You must make every crucial decision as you combat the powerful alien forces. But you'll also need to watch the world political situation: governments may be forced into secret pacts with the aliens and then begin to reduce X-Com funding.

Civilization 1
For the unititated, the concept seems simple: Take an Earth-like planet, add various primitive nomad clans, and see what develops. The ultimate goal of Civilization is to advance your chosen civilization from a group of stone age hut-builders to a democratic empire capable of colonizing Alpha Centauri. This would be easy if you didn't have any opposition, wouldn't it?

You start at the dawn of recorded history - 4000 B.C. and the founding of the first cities - then nurture your society toward the Space Age.
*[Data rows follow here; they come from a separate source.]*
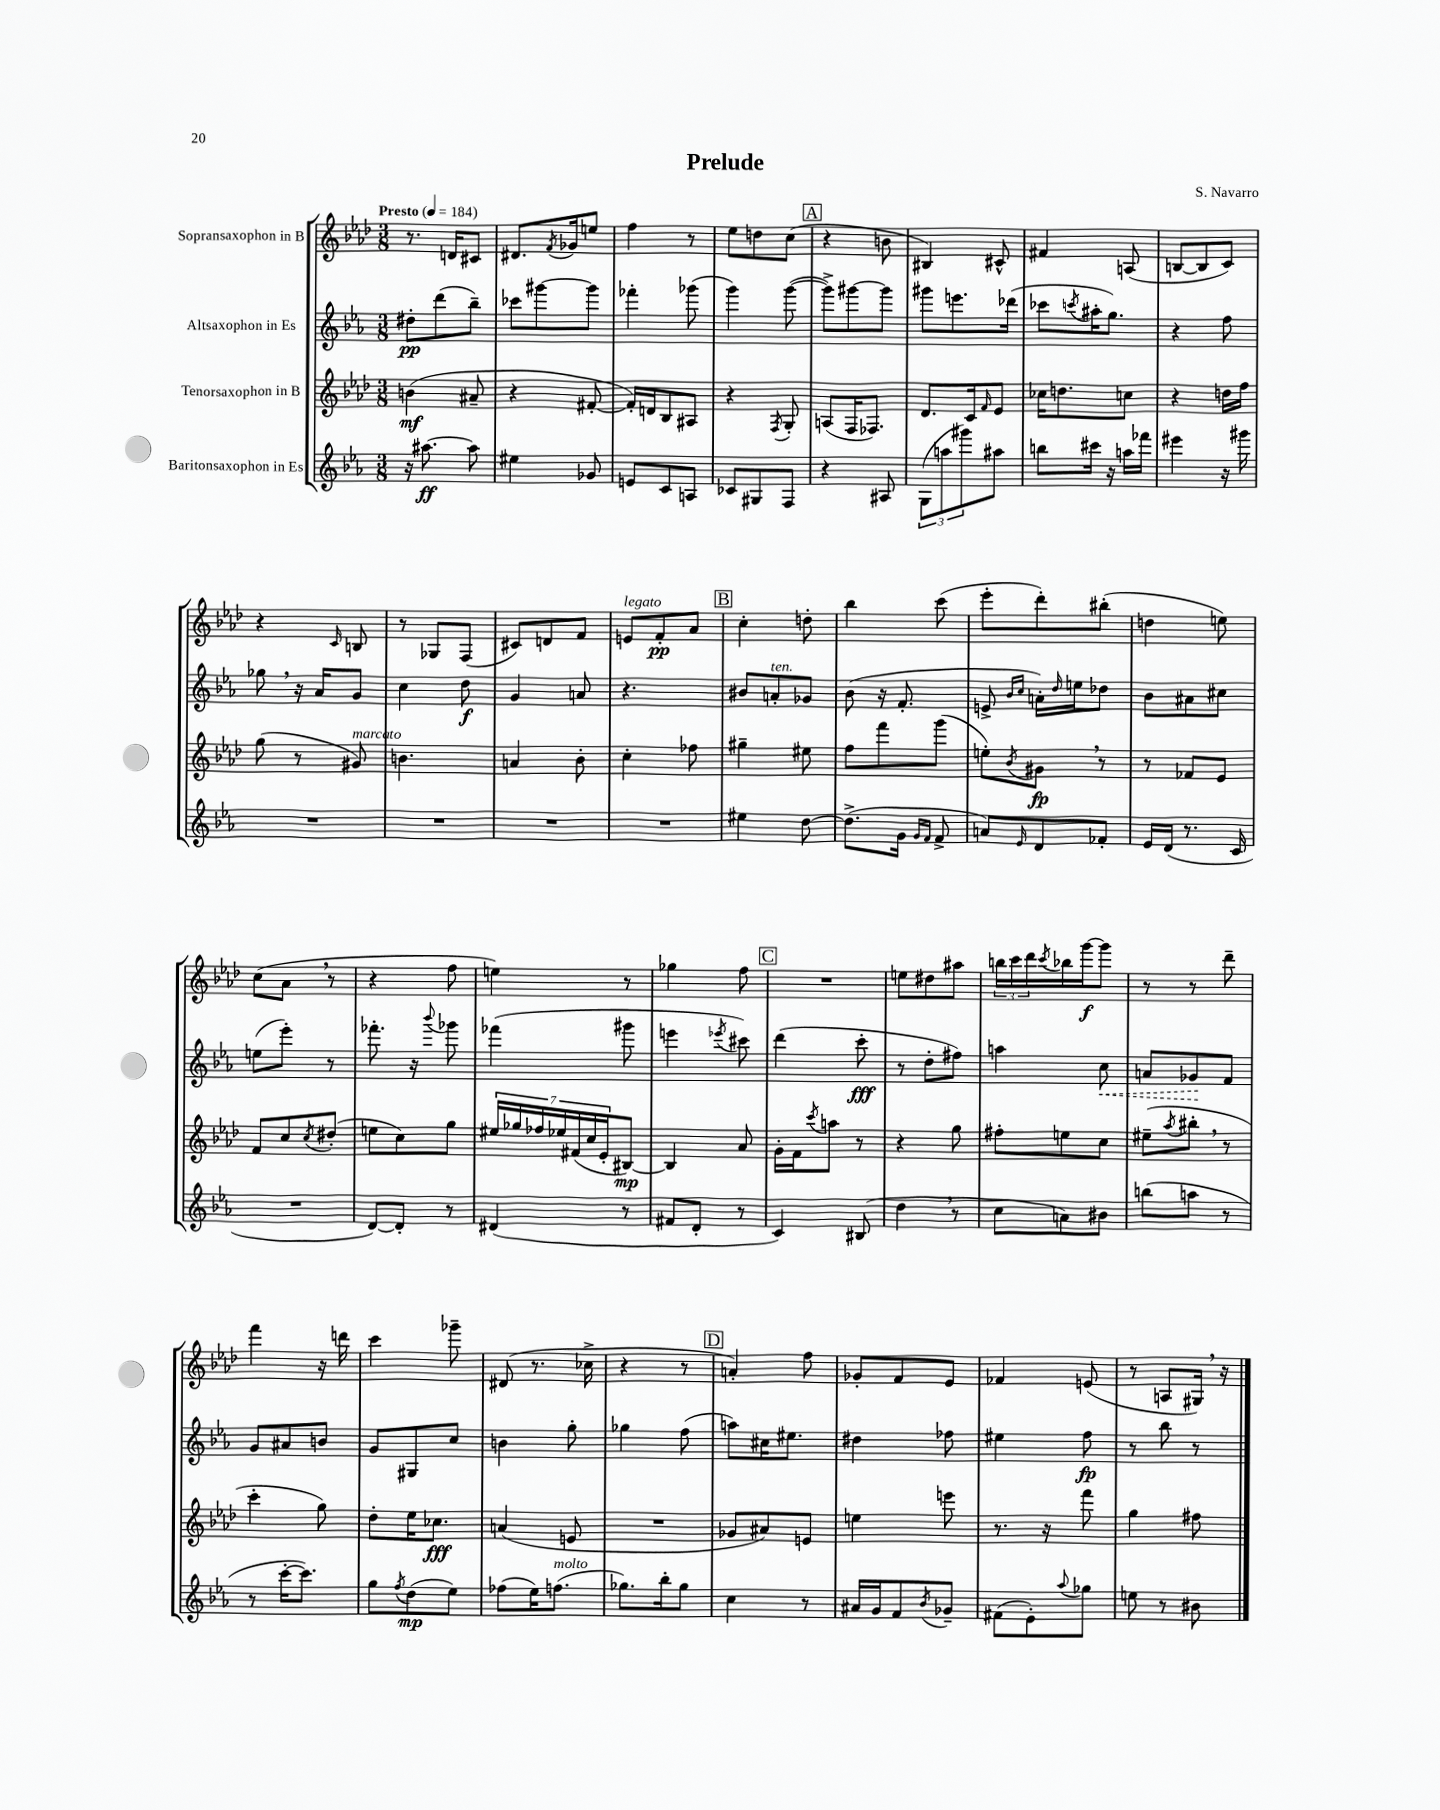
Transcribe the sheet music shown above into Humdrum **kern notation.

**kern	**kern	**kern	**kern
*staff4	*staff3	*staff2	*staff1
*clefG2	*clefG2	*clefG2	*clefG2
*k[b-e-a-]	*k[b-e-a-d-]	*k[b-e-a-]	*k[b-e-a-d-]
*M3/8	*M3/8	*M3/8	*M3/8
*MM184	*MM184	*MM184	*MM184
16r	(4b	8dd#'	8.r
[8.aa#	.	.	.
.	.	(8ddd	.
.	.	.	16d
8aa#]	8a#~	8bb-~)	8c#
=	=	=	=
4ee#	4r	8ccc-	8.d#
.	.	[8ggg#	.
.	.	.	8qf
.	.	.	16g-
8g-	[8f#'	8ggg#]	8ee
=	=	=	=
8e	16f#'])	4fff-'	4ff
.	16d	.	.
8c	8B-	.	.
8A	8A#	(8ggg-	8r
=	=	=	=
8c-	4r	4ggg)	8ee-
8G#	.	.	8dd
.	8qF	.	.
8F	8G'	([8ggg	(8cc
=	=	=	=
4r	(8A	8ggg^])	4r
.	16F	[8ggg#	.
.	8.F-)	.	.
8A#	.	8ggg#]	8b
=	=	=	=
(12G	8.d-	8ggg#	4B#)
12aa	.	.	.
.	.	8.eee	.
12ggg#)	.	.	.
.	16c	.	.
.	16qqf	.	.
8aa#	8e-	.	8c#^^
.	.	(16ddd-	.
=	=	=	=
8bb	16cc-	8ccc-	4f#
.	8.dd	.	.
.	.	8qccc	.
16ccc#	.	16aa#'	.
16r	.	8.gg)	.
16aa	8cc	.	(8A
16fff-	.	.	.
=	=	=	=
4eee#	4r	4r	[8B
.	.	.	8B]
16r	16dd	8ff	8c)
16ggg#	16ff	.	.
=	=	=	=
4.r	(8gg	8gg-	4r
.	8r	16r	.
.	.	16a-	.
.	.	.	16qqc
.	8g#)	8g	8B
=	=	=	=
4.r	4.b	4cc	8r
.	.	.	8G-
.	.	8dd	(8F
=	=	=	=
4.r	4a	4g	8c#)
.	.	.	8d
.	8b-'	8a	8f
=	=	=	=
4.r	4cc'	4.r	8e
.	.	.	8f'
.	8ff-	.	8a-
=	=	=	=
4ee#	4gg#~	8b#	4cc'
.	.	8a'	.
[8dd	8ee#	8g-	8dd'
=	=	=	=
(8.dd^]	8ff	(8b-	4bb-
.	8fff	16r	.
16g	.	8.f'	.
16qqg	.	.	.
16qqf	.	.	.
8f^	(8ggg	.	(8ccc
=	=	=	=
8a)	8ee')	8e^	8eee-'
.	.	16qqb-	.
16qqe-	8qb-	16qqcc	.
8d	8g#	16a')	8ddd-')
.	.	16qqdd	.
.	.	16ee	.
8f-'	8r	8dd-	(8bb#'
=	=	=	=
16e-	8r	8b-	4dd
(16d	.	.	.
8.r	8f-	8a#	.
.	8e-	8cc#	8ee)
16c	.	.	.
=	=	=	=
4.r	8f	(8ee	(8cc
.	8cc	8eee-')	8a-
.	8qcc	.	.
.	(8dd#'	8r	8r
=	=	=	=
[8d)	8ee	8.fff-'	4r
8d']	8cc)	.	.
.	.	16r	.
.	.	8qqbbb-	.
8r	8gg	8ggg-	8ff
=	=	=	=
(4d#	28ee#	(4fff-	4ee)
.	28gg-	.	.
.	28ff-	.	.
.	28ee-	.	.
.	(28f#	.	.
.	28cc	.	.
.	28e-'	.	.
8r	[8B#)	8ggg#	8r
=	=	=	=
8f#	4B#]	4eee	4gg-
8d'	.	.	.
.	.	8qeee-	.
8r	8a-	8ccc#)	8ff
=	=	=	=
4c)	16g'	(4ddd	4.r
.	16f	.	.
.	8qccc	.	.
.	8aa	.	.
(8B#	8r	8ccc'	.
=	=	=	=
4dd	4r	8r	8ee
.	.	8dd'	8dd#
8r	8gg	8ff#)	8aa#
=	=	=	=
8cc	8ff#'	4aa	24bb
.	.	.	24ccc
.	.	.	24ddd-
.	.	.	8qccc
8a)	8ee	.	16bb-
.	.	.	[16ggg
8b#	8cc	8cc	8ggg]
=	=	=	=
(8bb	(8ee#~	8a	8r
.	8qaa-	.	.
8aa	8bb#'	8g-	8r
8r	8r	8f	8ddd-~
=	=	=	=
8r	4ccc'	8g	4fff
[16ccc'	.	8a#	.
8.ccc])	.	.	.
.	8gg)	8b	16r
.	.	.	16ddd
=	=	=	=
8gg	8dd-'	8g	4ccc
8qff	.	.	.
(8dd	16ee-	8G#	.
.	8.cc-	.	.
8ee-)	.	8cc	8ggg-~
=	=	=	=
(8ff-	(4a	4b	(8d#
16ee-)	.	.	8.r
(8.ff	.	.	.
.	8e	8gg'	.
.	.	.	16cc-^
=	=	=	=
8.gg-)	4.r	4gg-	4r
16bb-'	.	.	.
8gg-	.	(8ff	8r
=	=	=	=
4cc	8g-	8aa)	4a')
.	8a#)	16cc#	.
.	.	8.ee#	.
8r	8e	.	8ff
=	=	=	=
16a#	4ee	4dd#	8g-'
16g	.	.	.
8f	.	.	8f
8qb-	.	.	.
8g-~	8eee	8ff-	8e-
=	=	=	=
(8f#	8.r	4ee#	4f-
8e-')	.	.	.
.	16r	.	.
8qqaa-	.	.	.
8gg-	8fff	8ff	(8e
=	=	=	=
8ee	4gg	8r	8r
8r	.	8bb-	8A
8b#	8ff#	8r	16G#)
.	.	.	16r
==	==	==	==
*-	*-	*-	*-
In the beginning, you'll labor to simply survive while building your settlements, discovering new technologies, and fending off barbarians. You control settlers, military units, trade caravans, diplomats, scientists, entertainers, and other entities in your quest to carve out your civilization in the rock of time.

This game was an instant classic, and will probably be a favorite for years to come. It's replay value is infinite, allowing completely different experiences every time it's turned on. On top of that, it's as addicting as computer games get.


Note: My compatibility CD does not alter the retail game or bypass copy protection. It allows the original media to install and run correctly on any recent version of Windows.